After the simulation ended, faculty debriefing the students agreed that this was the loudest the actors had been all day.
“Unfortunately it could be like this, or even worse, in a mass casualty scenario,” said adjunct faculty Eileen Kelly.
“You’ve had a really bad day…”
The scenarios have gotten steadily more stressful as the day has gone on for these students. It’s been three hours of non-stop simulation with one more to go. The students are told that they will now be helping out in a fictional ER with multiple victims arriving following a mass casualty event. Expected chaos ensues as the students work to corral the confused, each new walk -in vying for their attention. And not all the patients are walking. Radcliff and her fellow student treat a SimMan mannequin through multiple phases of cardiac distress.
The SimMan can mimic a variety of ailments that come up regularly on the job, from a closed airway to abnormal breath sounds to pulse palpations. Eden said mannequins like this are important to incorporate into the Disaster Simulation because there are limits to what you can ask an actor to do.
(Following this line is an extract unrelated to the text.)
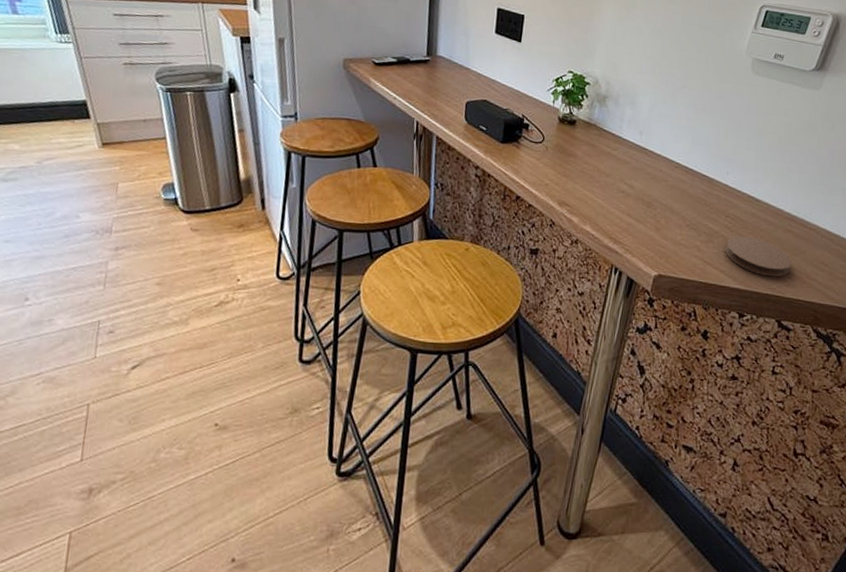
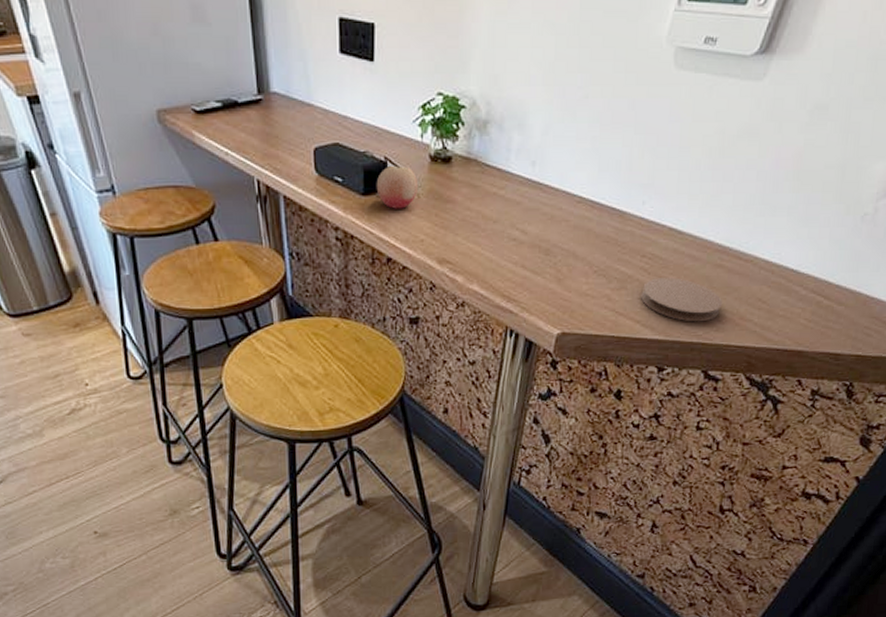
fruit: none [513,122,547,157] -> present [376,165,417,209]

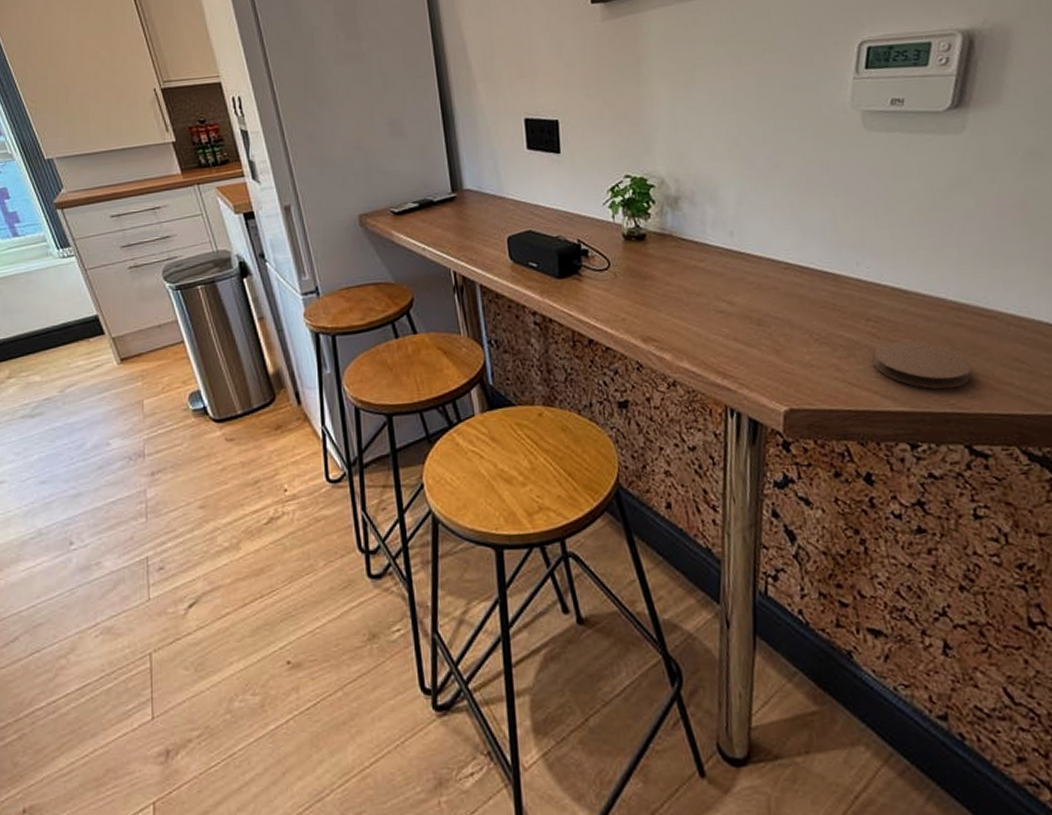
fruit: present [376,165,417,209] -> none [571,247,614,290]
“We’re able to put our mannequins through a lot more, things that people can’t really control like their pulse and their blood pressure,” he said. “Those aren’t things you can just tell somebody to change on a whim. … Sometimes we need someone to go through a heart attack scenario and that’s not something you can ask a person to do.”
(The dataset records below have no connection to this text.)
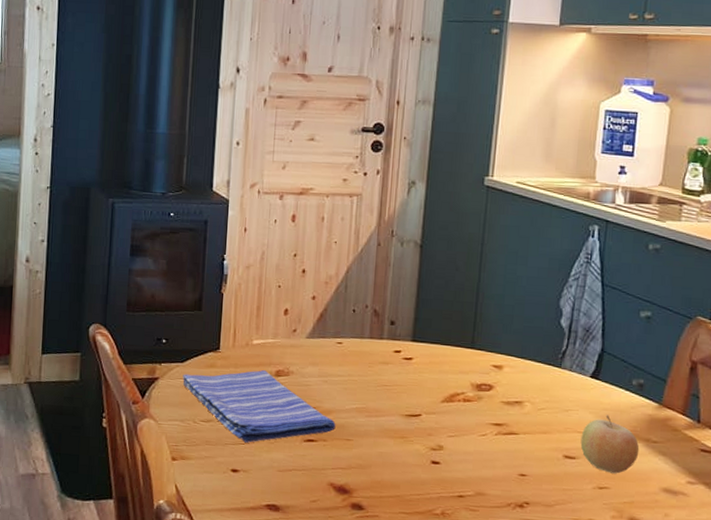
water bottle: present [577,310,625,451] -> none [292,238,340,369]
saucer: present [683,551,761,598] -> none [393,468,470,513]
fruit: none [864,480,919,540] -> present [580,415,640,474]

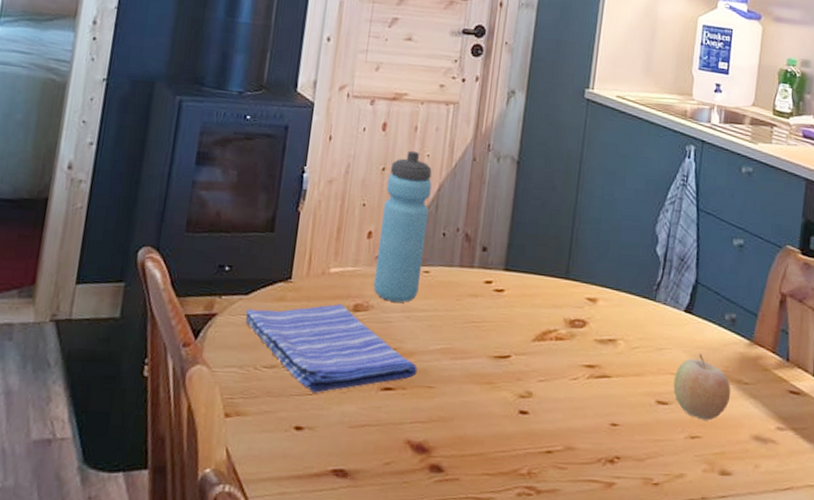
water bottle: none [292,238,340,369] -> present [373,150,432,303]

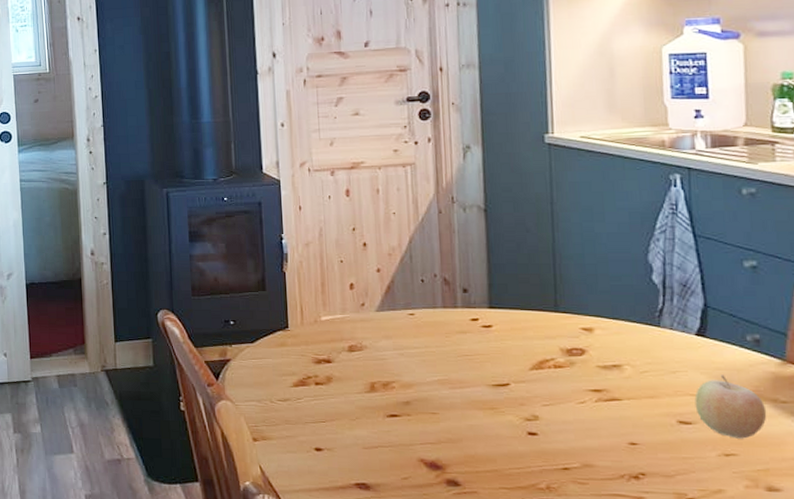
dish towel: present [245,304,418,393] -> none [254,346,419,421]
water bottle: present [373,150,432,303] -> none [359,210,407,342]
While Radcliffe and her partner are busy working on their patient, they don’t see that their three other group members are floundering with the simulated patient actors coming into the ER. It’s chaos up until the very end when a call that “The scenario is now over” echoes across the room.
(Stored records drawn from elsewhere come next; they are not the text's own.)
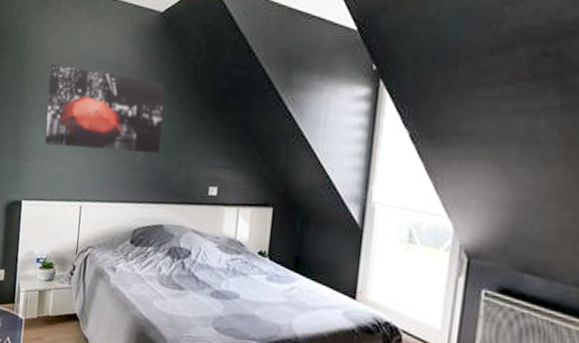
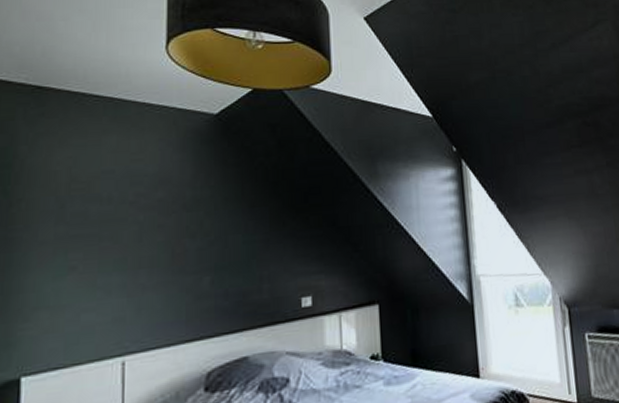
wall art: present [44,64,165,154] -> none [55,187,232,293]

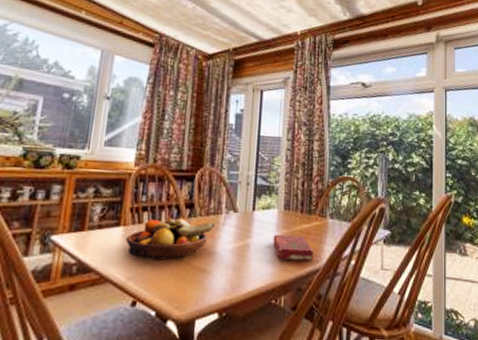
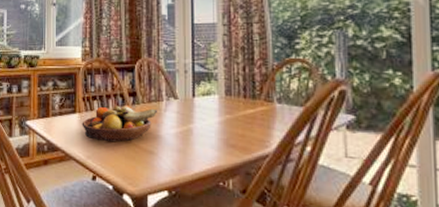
book: present [273,234,314,261] -> none [216,119,262,146]

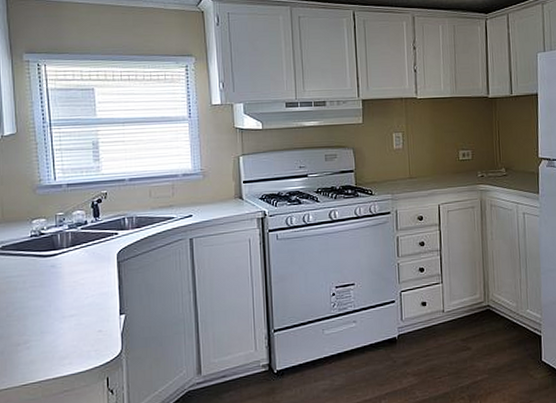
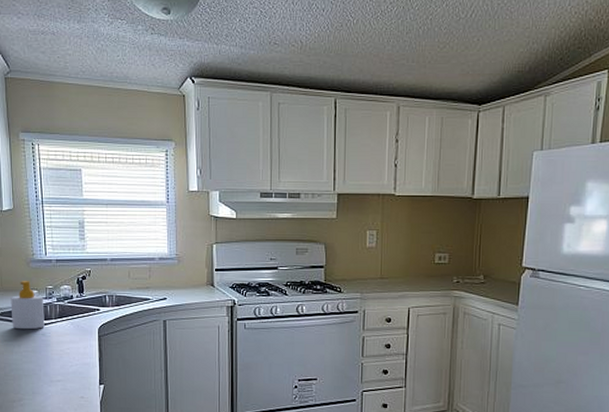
soap bottle: none [14,209,55,263] -> present [10,281,45,330]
Morse helps debrief the students this time. She asks if, in the chaos, they thought to try to connect quickly as a team.
“Even when it gets chaotic like that, taking 10 seconds will bring you 10 minutes of calmness,” she said.
Morse describes what happened with the students as situational awareness, where nurses can get so focused on the patient they’re helping at the time that they are unaware of each other and the situation as a whole. But she also doesn’t discredit the fatigue these students might be feeling after the day they’ve had.
“You’ve had cognitive overload today. You’ve had a lot of disasters,” she said as the debrief came to an end. “You’ve had a really bad day. But that is the reality of the profession.”
After this “really bad day,” Teng and Morse hope students come away with some important skills, like this increased situational awareness and how to communicate effectively through the chaos. Additionally, they believe it bolsters students’ confidence in their nursing assessment and leadership abilities. And, for obvious reasons, it’s better to hone these skills in the lab rather than on the job.
“[This is a] psychologically safe space for the learners, meaning they feel comfortable sharing what they don’t know, mistakes, sharing their thinking when they think it might be different from somebody else’s,” Morse said. “And they’re adult learners, so they’re going to continue to reflect after they leave the session.”
This was certainly the case for Radcliff, Tibay and Ta, who, even days after the lab, readily agreed that simulations are very beneficial, and provide experiences they will draw on in their future careers.
“I feel like the feedback always helps every time we do Sim,” Tibay said. “I always take whatever feedback the [simulated patients] or the professors who are watching give me and keep that in mind for next time or even when I work.”
And there was one more thing they all agreed on.
“I would have failed if it was graded,” said Ta as Radcliffe and Tibay nodded.
“I would have been so much more nervous,” Radcliff added.